C’est le quatrième rassemblement public des « anti » depuis le vote du projet par le Conseil municipal, début février, et leurs troupes ont fondu, passées de plus d’une centaine de personnes à 70 à peine. Si la déléguée départementale du Rassemblement national dans l’Indre est toujours présente, ce n’est pas le cas de l’avocat parisien Pierre Gentillet, le référent d’extrême-droite de l’Union bélabraise.
Diatribe outrancière
Cette association, créée par Ludivine Fassiaux pour s’opposer au Cada, revendique 120 membres. Est-elle désormais réduite à un noyau dur ? Car en conclusion d’interventions fustigeant le « mépris du maire » face aux « sentiments d’inquiétude de la population » et profilant pour Bélâbre un avenir de « zone », la tête pensante de la manifestation a réservé à l’auditoire huit minutes de diatribe d’un militant particulièrement outrancier.

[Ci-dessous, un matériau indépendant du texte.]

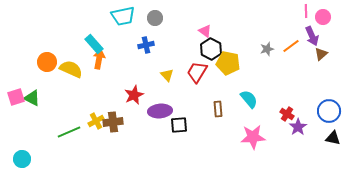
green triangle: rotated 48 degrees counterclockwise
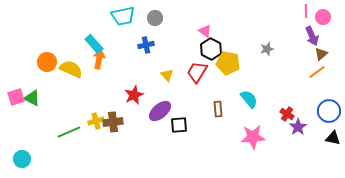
orange line: moved 26 px right, 26 px down
purple ellipse: rotated 35 degrees counterclockwise
yellow cross: rotated 14 degrees clockwise
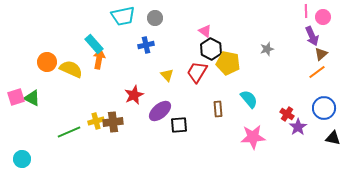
blue circle: moved 5 px left, 3 px up
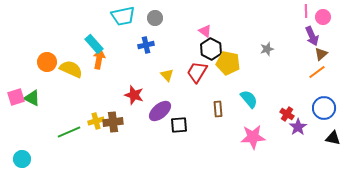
red star: rotated 30 degrees counterclockwise
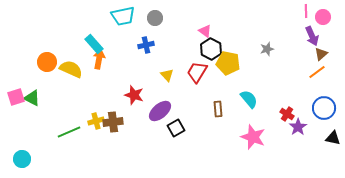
black square: moved 3 px left, 3 px down; rotated 24 degrees counterclockwise
pink star: rotated 25 degrees clockwise
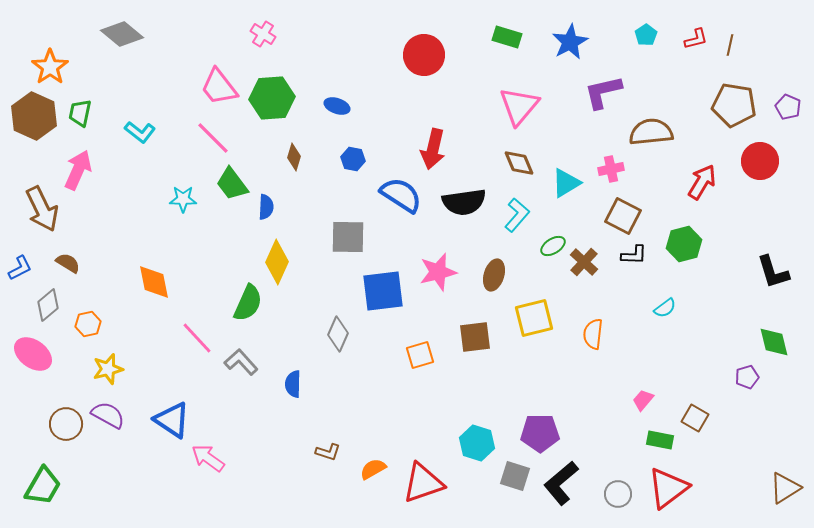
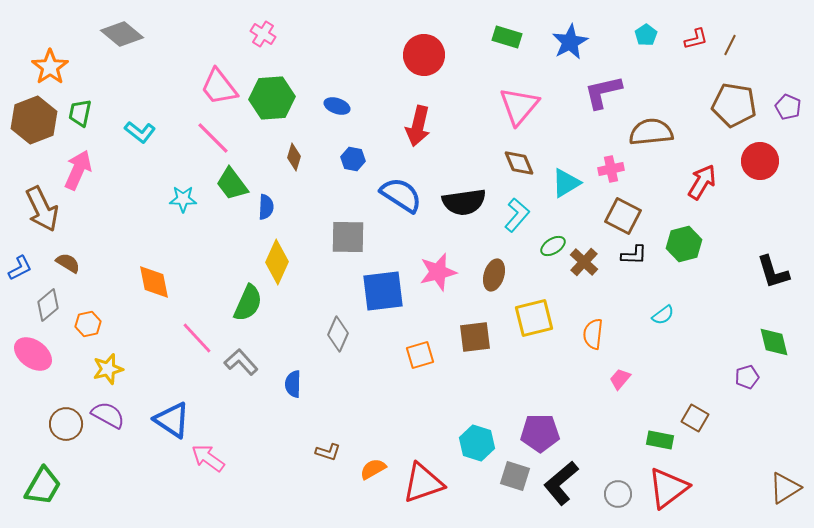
brown line at (730, 45): rotated 15 degrees clockwise
brown hexagon at (34, 116): moved 4 px down; rotated 15 degrees clockwise
red arrow at (433, 149): moved 15 px left, 23 px up
cyan semicircle at (665, 308): moved 2 px left, 7 px down
pink trapezoid at (643, 400): moved 23 px left, 21 px up
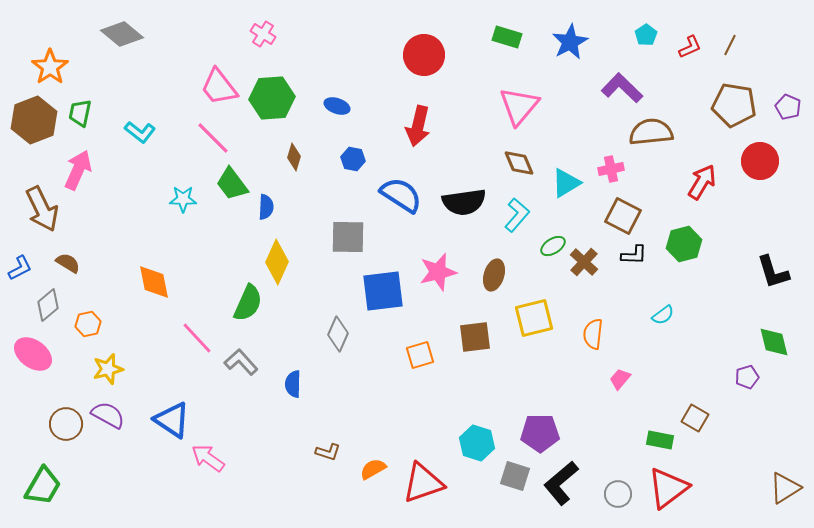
red L-shape at (696, 39): moved 6 px left, 8 px down; rotated 10 degrees counterclockwise
purple L-shape at (603, 92): moved 19 px right, 4 px up; rotated 57 degrees clockwise
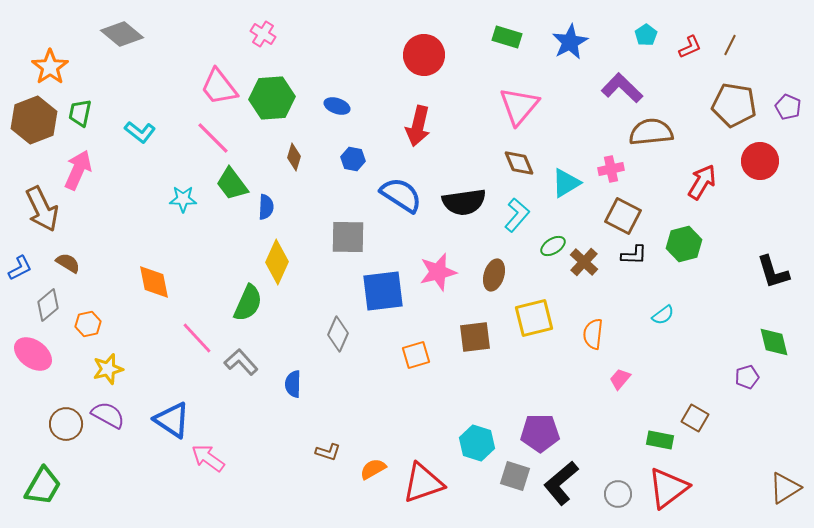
orange square at (420, 355): moved 4 px left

« Je suis un infiltré, se présente Serge Laplanche. J’ai infiltré la Pastorale des migrants de l’Église catholique, qui s’occupe de soutenir les demandes d’asile de ces personnes ». Une bande de profiteurs cyniques, à l’écouter, qui profitent de biens et services gratuits fournis par les associations de soutien ou l’État, et rompus aux subterfuges pour décrocher le sésame — détruire ses papiers d’identité pour se revendiquer sans preuve d’un pays en guerre, ou se prétendre homosexuel en provenance d’un pays où cette orientation est passible de la peine de mort, circonstances très favorables à l’octroi du droit d’asile.

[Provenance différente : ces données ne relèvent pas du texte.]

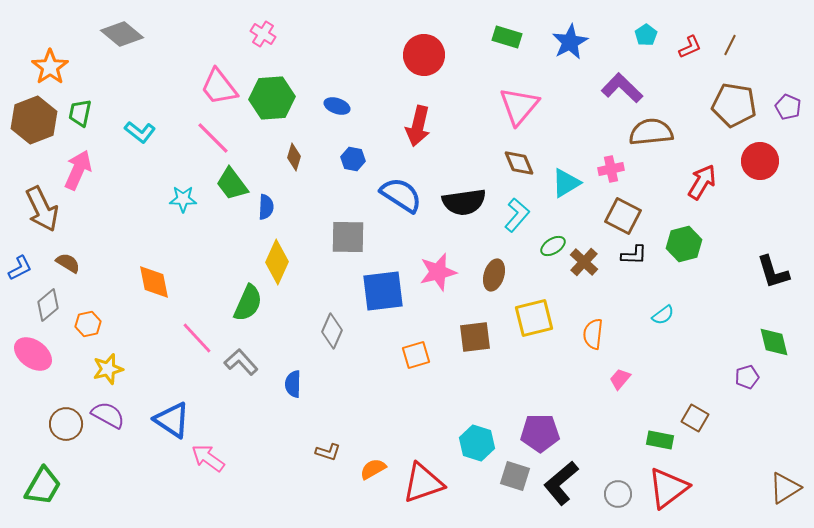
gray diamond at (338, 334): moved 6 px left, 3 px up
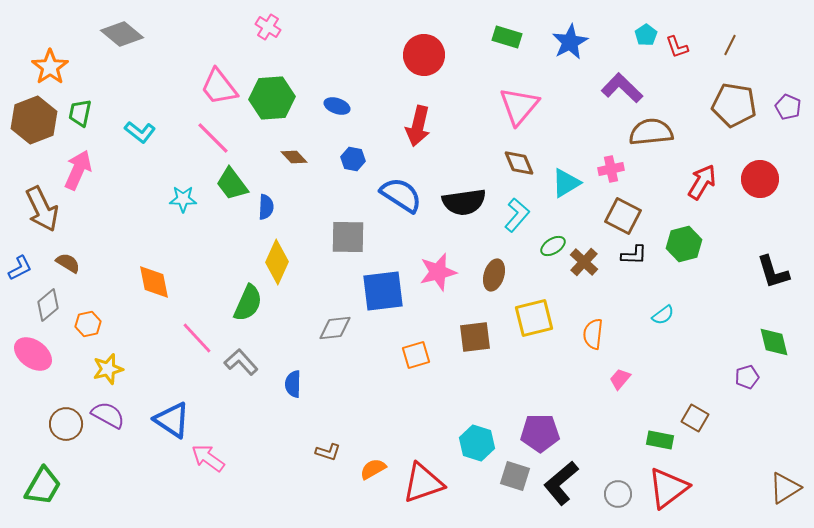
pink cross at (263, 34): moved 5 px right, 7 px up
red L-shape at (690, 47): moved 13 px left; rotated 95 degrees clockwise
brown diamond at (294, 157): rotated 60 degrees counterclockwise
red circle at (760, 161): moved 18 px down
gray diamond at (332, 331): moved 3 px right, 3 px up; rotated 60 degrees clockwise
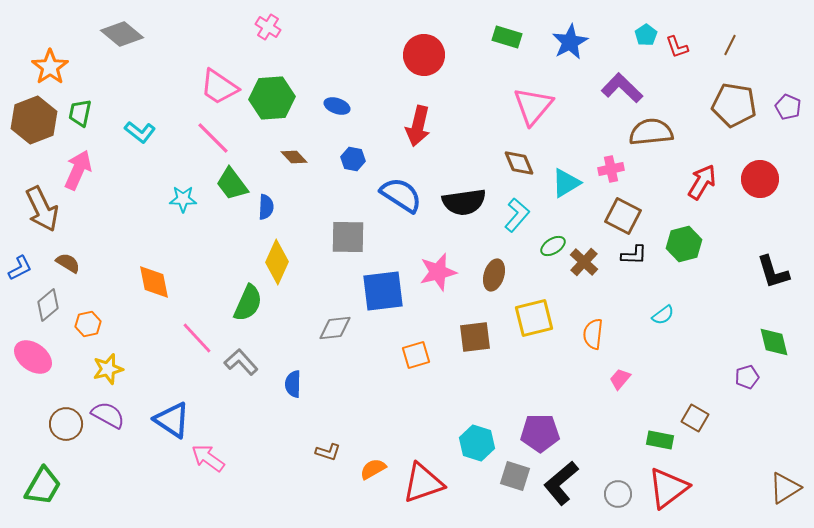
pink trapezoid at (219, 87): rotated 18 degrees counterclockwise
pink triangle at (519, 106): moved 14 px right
pink ellipse at (33, 354): moved 3 px down
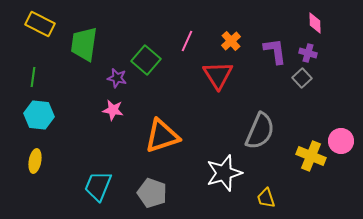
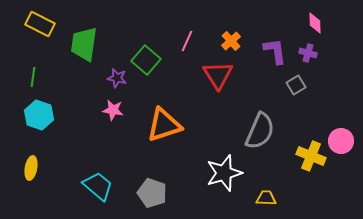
gray square: moved 6 px left, 7 px down; rotated 12 degrees clockwise
cyan hexagon: rotated 12 degrees clockwise
orange triangle: moved 2 px right, 11 px up
yellow ellipse: moved 4 px left, 7 px down
cyan trapezoid: rotated 108 degrees clockwise
yellow trapezoid: rotated 110 degrees clockwise
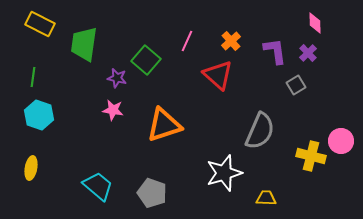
purple cross: rotated 30 degrees clockwise
red triangle: rotated 16 degrees counterclockwise
yellow cross: rotated 8 degrees counterclockwise
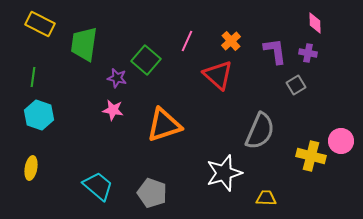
purple cross: rotated 36 degrees counterclockwise
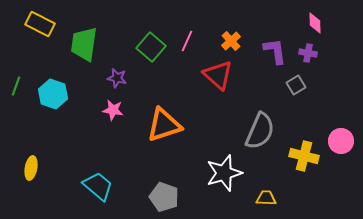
green square: moved 5 px right, 13 px up
green line: moved 17 px left, 9 px down; rotated 12 degrees clockwise
cyan hexagon: moved 14 px right, 21 px up
yellow cross: moved 7 px left
gray pentagon: moved 12 px right, 4 px down
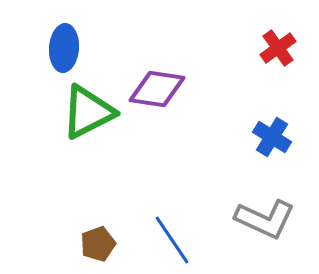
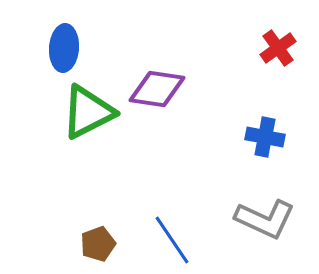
blue cross: moved 7 px left; rotated 21 degrees counterclockwise
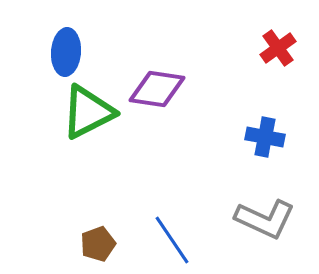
blue ellipse: moved 2 px right, 4 px down
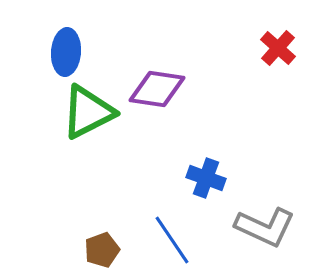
red cross: rotated 12 degrees counterclockwise
blue cross: moved 59 px left, 41 px down; rotated 9 degrees clockwise
gray L-shape: moved 8 px down
brown pentagon: moved 4 px right, 6 px down
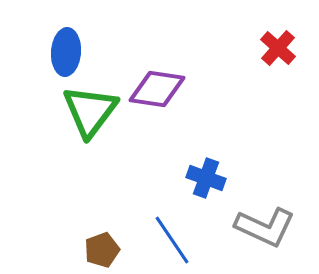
green triangle: moved 2 px right, 1 px up; rotated 26 degrees counterclockwise
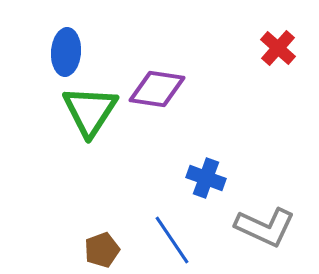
green triangle: rotated 4 degrees counterclockwise
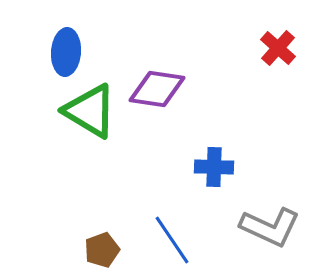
green triangle: rotated 32 degrees counterclockwise
blue cross: moved 8 px right, 11 px up; rotated 18 degrees counterclockwise
gray L-shape: moved 5 px right
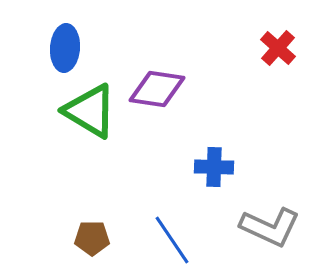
blue ellipse: moved 1 px left, 4 px up
brown pentagon: moved 10 px left, 12 px up; rotated 20 degrees clockwise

« Ce sont des gens qui ont les moyens de payer des dizaines de milliers d’euros à des passeurs, mais pas de payer des frais médicaux. (…) Pendant l’occupation allemande, nos anciens ne sont pas allés se réfugier en Afghanistan, ils sont passés en zone libre ou dans la Résistance. Donc en réalité, ces gens qu’on accueille au motif de guerre, ce sont des déserteurs ! » Applaudissements. « Et puis même si on n’en a pas la nuisance de proximité, on en a la nuisance fiscale puisque c’est avec nos impôts qu’on finance cet accueil ! »
Le groupe des « anti » converge ensuite vers le parvis de la mairie pour interpeller le maire. Ludivine Fassiaux revendique « quasiment 350 signatures » de Bélâbrais·es (y compris au titre des résidences secondaires et des sièges d’entreprises), collectées afin d’exiger la tenue d’une consultation locale sur la création du Cada, aux cris de « référendum, démocratie ! »
Une vaine revendication, comme a déjà statué le préfet de l’Indre : les dispositions qui encadrent l’accord passé entre la municipalité de Bélâbre et l’opérateur social Viltaïs sont du ressort de la politique gouvernementale sur le droit d’asile, pas des élus locaux.
« Ne pas abandonner la rue aux ‘anti’. »
L’animatrice de l’Union bélabraise est-elle crédible ? Nulle liasse de signatures probante brandies devant son public. Et de toute façon, la mairie est fermée le samedi. « On vise les 400 signatures, et il nous faudra ensuite rendre les formulaires anonymes via huissier avant de les déposer devant le maire », explique-t-elle, promettant pour bientôt, « avec l’appui de très bons avocats », une offensive juridique contre le Cada.
On n’y croit pas, c’est de l’intox…
« On n’y croit pas, c’est de l’intox… », commente un « Oui au Cada ». Ce collectif d’habitant·es de Bélâbre et des environs, créé pour appuyer le projet du Conseil municipal, a décidé de ne pas « abandonner la rue aux ‘anti‘ ». Il rassemblait ce matin-là près de 120 personnes aux abords de la mairie, dont quelques élus du département, aux slogans de « Bélâbre, terre d’accueil, solidarité, fraternité, hospitalité ».
Une trentaine de gendarmes et trois de leurs fourgonnettes étaient interposées entre les deux groupes, en présence de la sous-préfète de l’arrondissement, afin de prévenir les échauffements qui ont émaillé les précédentes manifestations organisées par les « anti ».
Et quand résonne « ils viennent jusque dans vos bras, égorger vos fils, vos compagnes ! » de leur Marseillaise, se sont des « you-you-you » festifs à la mode maghrébine qui leur répondent de l’autre côté. Avant dispersion dans le calme.